**Problèmes à résoudre**
A – D'après l'extrait sur le centre-ville de Sherbrooke, quel mode de vie ont adopté les millénaristes que le centre-ville doit attirer et retenir ?
B – Poursuivez l'extrait sur le centre-ville de Sherbrooke en reprenant juste après sa dernière phrase.

**Extrait**
··········
Ces projets qui sont des investissements importants, convenons-en, sont fondamentaux pour notre avenir. Ils permettront de redonner aux Sherbrookoises et aux Sherbrookois le cœur historique de la ville de Sherbrooke, créeront un milieu de vie résidentiel et commercial d'avant-garde, redynamiseront le développement économique de la ville, affirmeront la place de Sherbrooke parmi les grands centres économiques du Québec et permettront enfin de donner une identité forte à Sherbrooke en développant un sentiment d'appartenance de la population envers le centre-ville.

Pour un centre-ville innovateur et créateur de richesses

Le centre-ville constitue le lieu le plus propice à la rencontre des forces vives de notre communauté et le plus apte à y faire naître une synergie créatrice d'innovation. C'est le lieu par excellence pour attirer et retenir chez nous les millénaristes qui sont adeptes du mode de vie Work, Live and Play et où la mobilité durable et les contenus culturels se rencontrent dans un lieu de créativité. C'est un lieu de rencontre exceptionnel où la nature et la culture se juxtaposent dans un cadre bâti exceptionnel et patrimonial.
··········
**Données fournies**
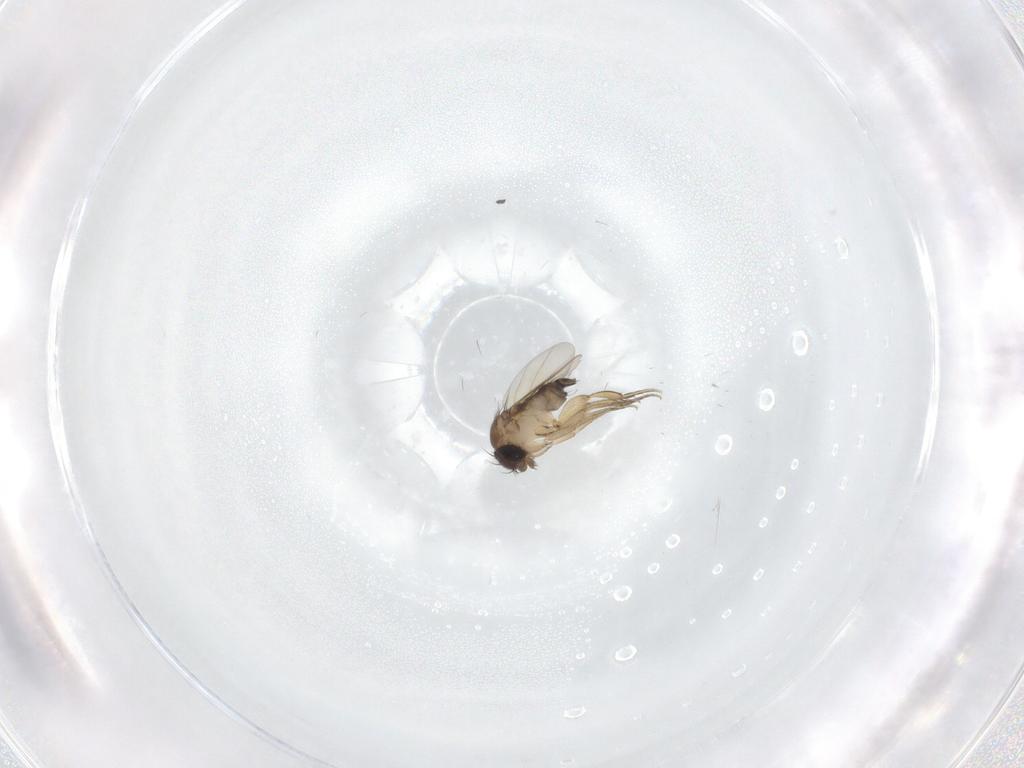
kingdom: Animalia
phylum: Arthropoda
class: Insecta
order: Diptera
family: Phoridae
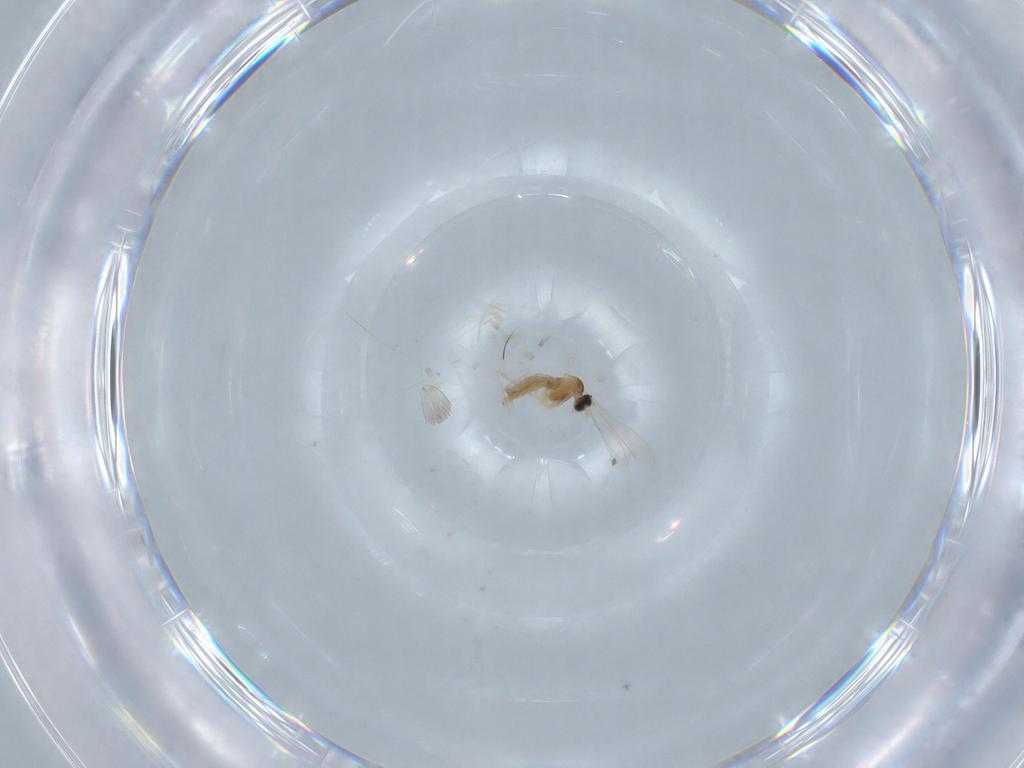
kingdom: Animalia
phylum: Arthropoda
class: Insecta
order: Diptera
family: Cecidomyiidae
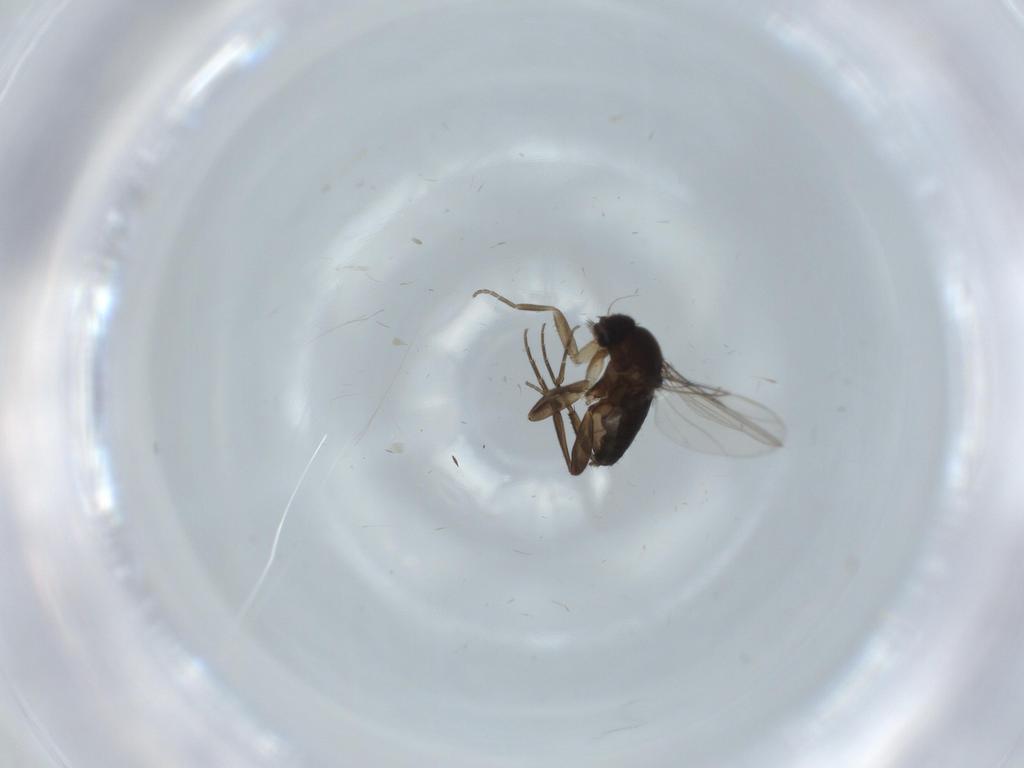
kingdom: Animalia
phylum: Arthropoda
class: Insecta
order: Diptera
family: Phoridae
··········
**Résultats par tâche**
A – Ils sont adeptes du mode de vie Work, Live and Play.

B –
Il serait vraiment dommage que nous rations cette opportunité extraordinaire de faire de Sherbrooke un centre urbain important au Québec. Cette ville possède une tradition d'entrepreneuriat et d'innovation qui est devenue notre marque de commerce. Cette tradition doit aujourd'hui se traduire par une vision innovante de l'avenir de notre centre-ville. Il faut investir dans notre avenir. Nous ne devons pas céder à nos réflexes de boutiquiers...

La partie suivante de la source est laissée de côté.